Turning from the rail, the lieutenant lifted his eyes to where the phosphor-bronze aërials swung between the mastheads, the wires of each "T" held rigidly apart by their wooden stretchers. A passionate look flamed into his yellow face and gleamed from his slant eyes.

"Come, honorable Hertzian waves," he murmured, with a queer gesture of appeal directed at the swinging wires; "give the Sons of the Rising Sun the telltale sparks, the beautiful blue sparks! Let them spell success for Nippon and disaster for the American submarine!"

Taking a little image from his pocket—the image of a sitting Buddha—the lieutenant placed it on the heaving deck and prostrated himself before it. Then, in low breath, he murmured his supplications to the senseless ebony. In the midst of his appeal, a stifled crashing sound came from the wireless room. Starting to his feet, the lieutenant caught up the little idol and returned it to his pocket. Exultation arose to his lips, for his upward-turning eyes saw a blue spark wavering at the ends of the aërials, and to his ears came the hiss and crackle of broken sound as the wires plunged back and forth with the roll of the ship.

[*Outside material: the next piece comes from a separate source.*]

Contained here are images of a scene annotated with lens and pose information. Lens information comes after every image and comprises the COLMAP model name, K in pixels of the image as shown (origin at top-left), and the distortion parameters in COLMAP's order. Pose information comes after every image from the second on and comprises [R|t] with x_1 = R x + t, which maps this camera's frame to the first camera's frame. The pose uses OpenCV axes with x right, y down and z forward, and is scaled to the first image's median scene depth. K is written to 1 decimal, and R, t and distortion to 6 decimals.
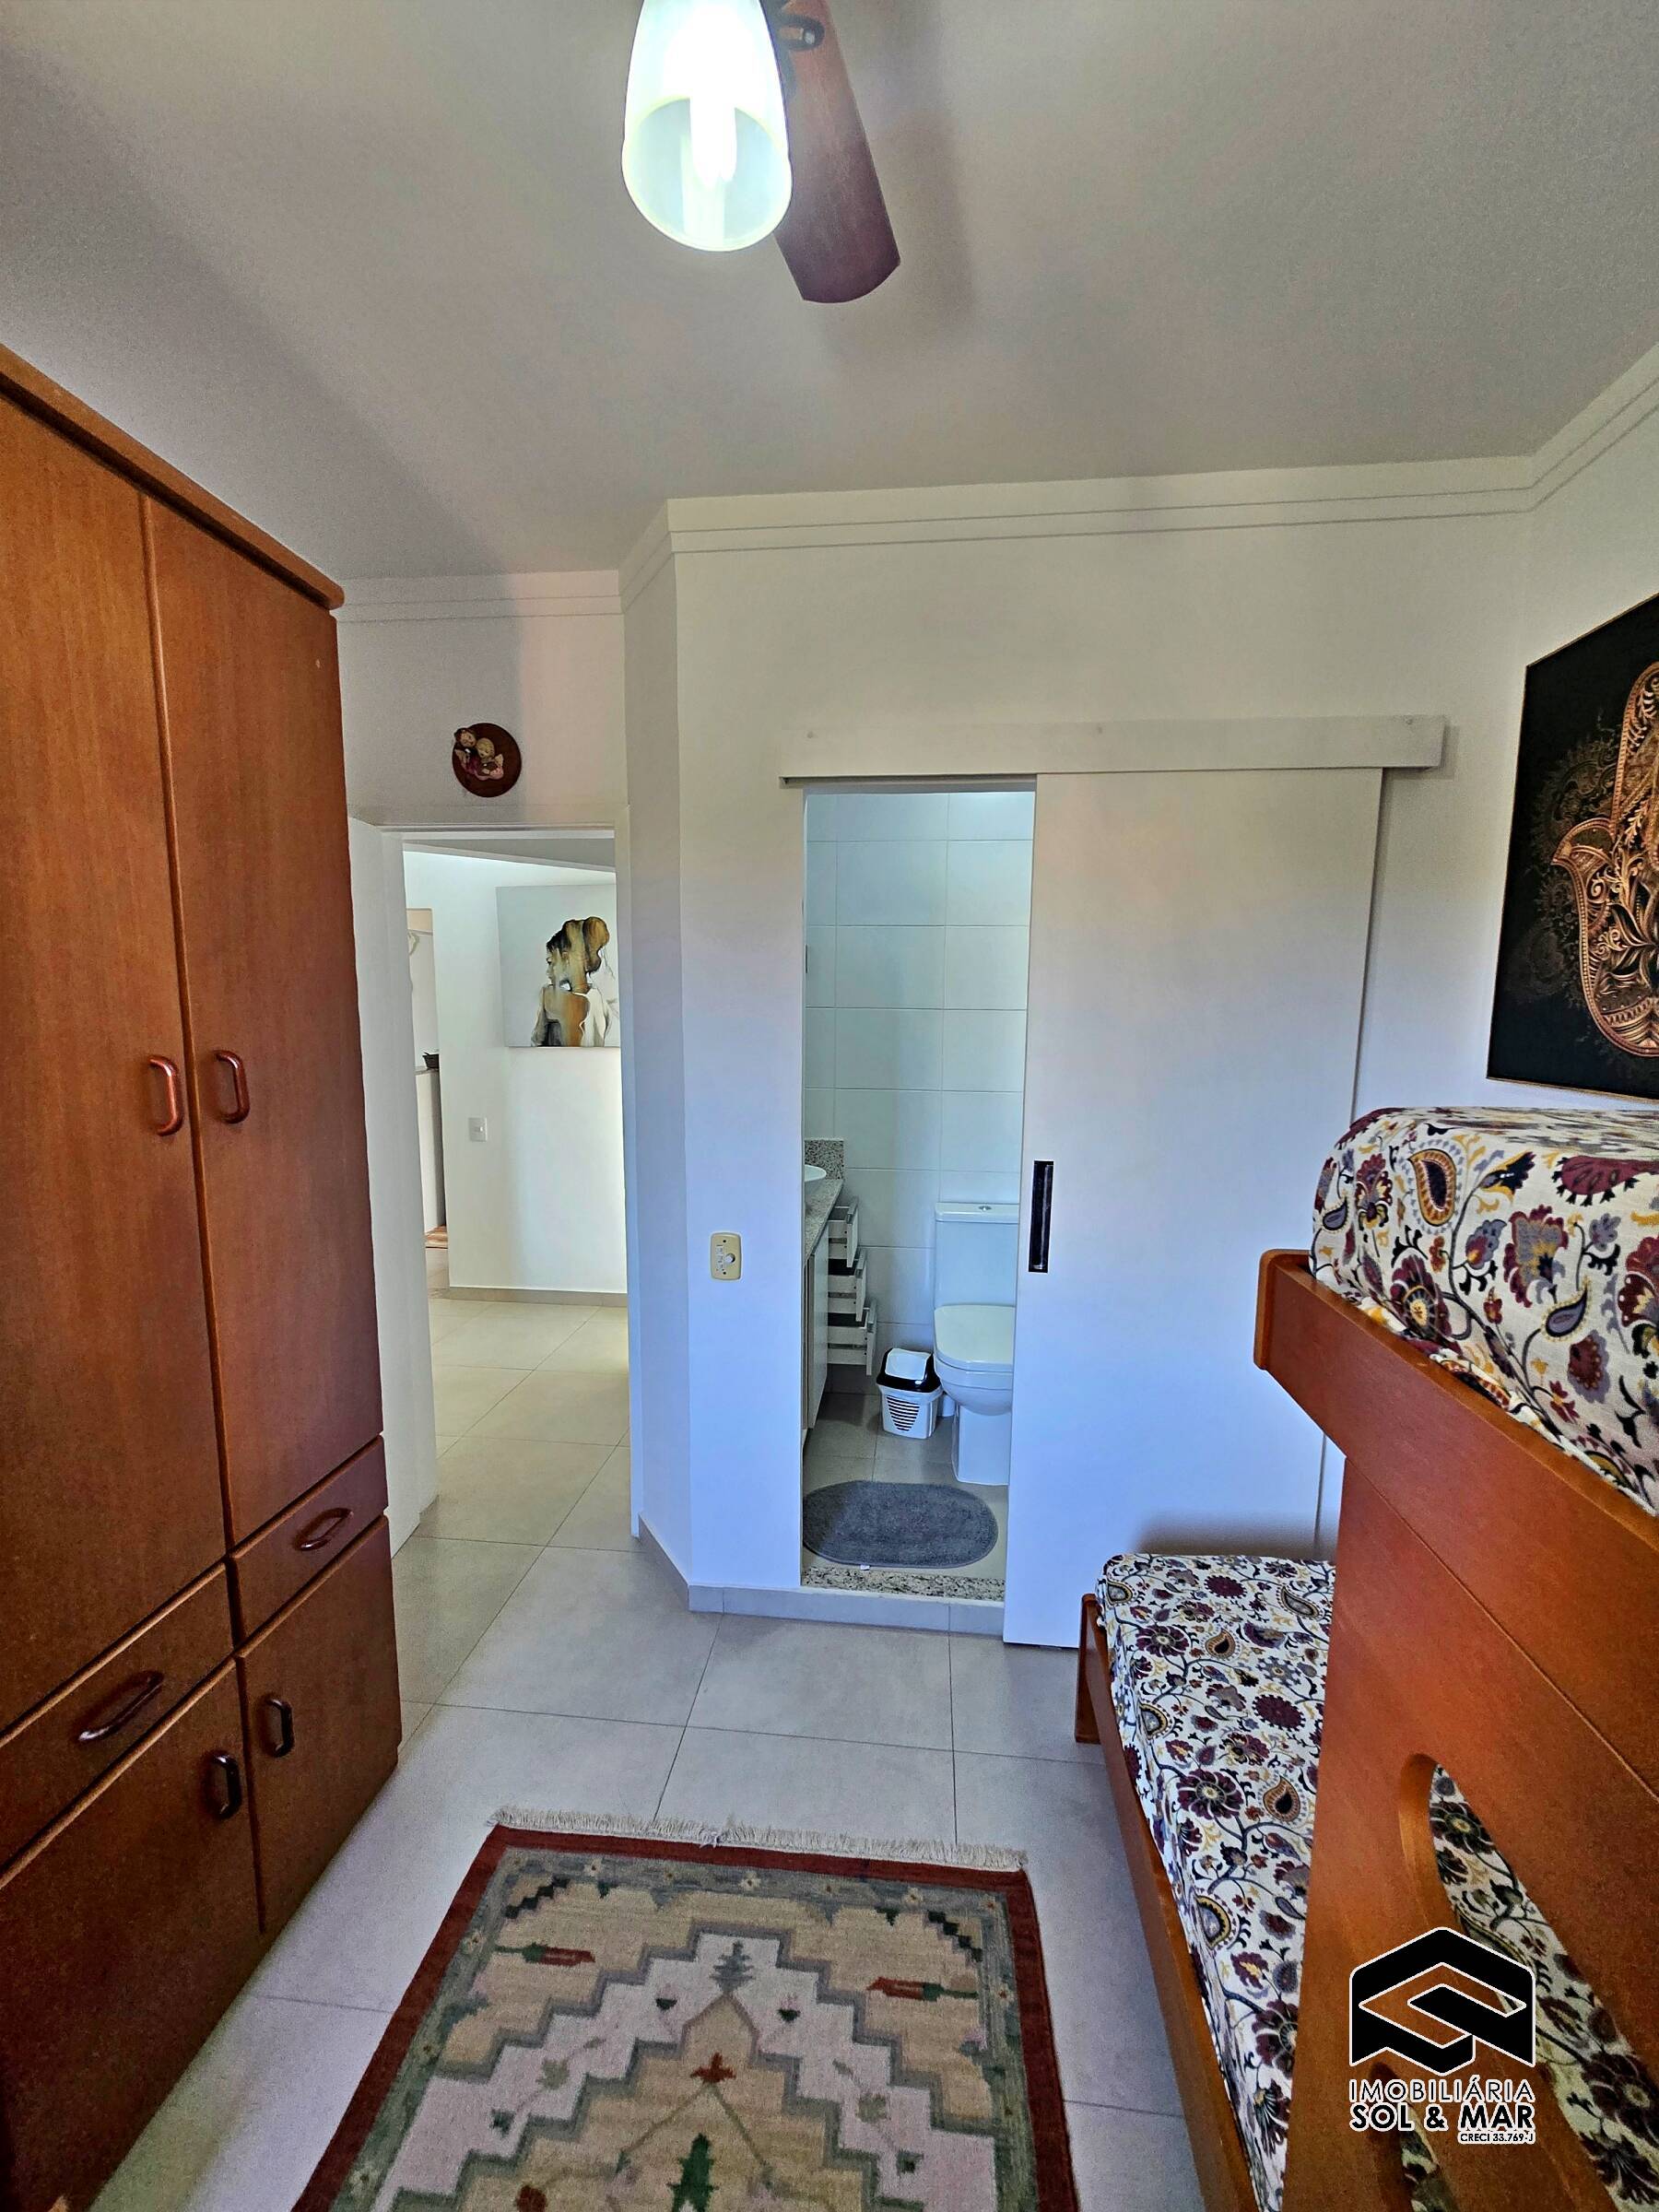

The operator appeared in the door of the "station" and nodded. The lieutenant rushed aft to notify the captain.

Presently Captain Ichi arrived in the wireless room and sank into a chair by the table.

"Getting anything important, Kaneko?"

The operator shook his head respectfully and continued to listen and to pencil what he heard on a tab of paper. Finally he settled back in his chair.

"There's a wireless station at Punta Arenas, in the strait, captain," said he.

"Then it must have been recently put there," answered Captain Ichi.

"The Chilians also have a convict settlement at the place."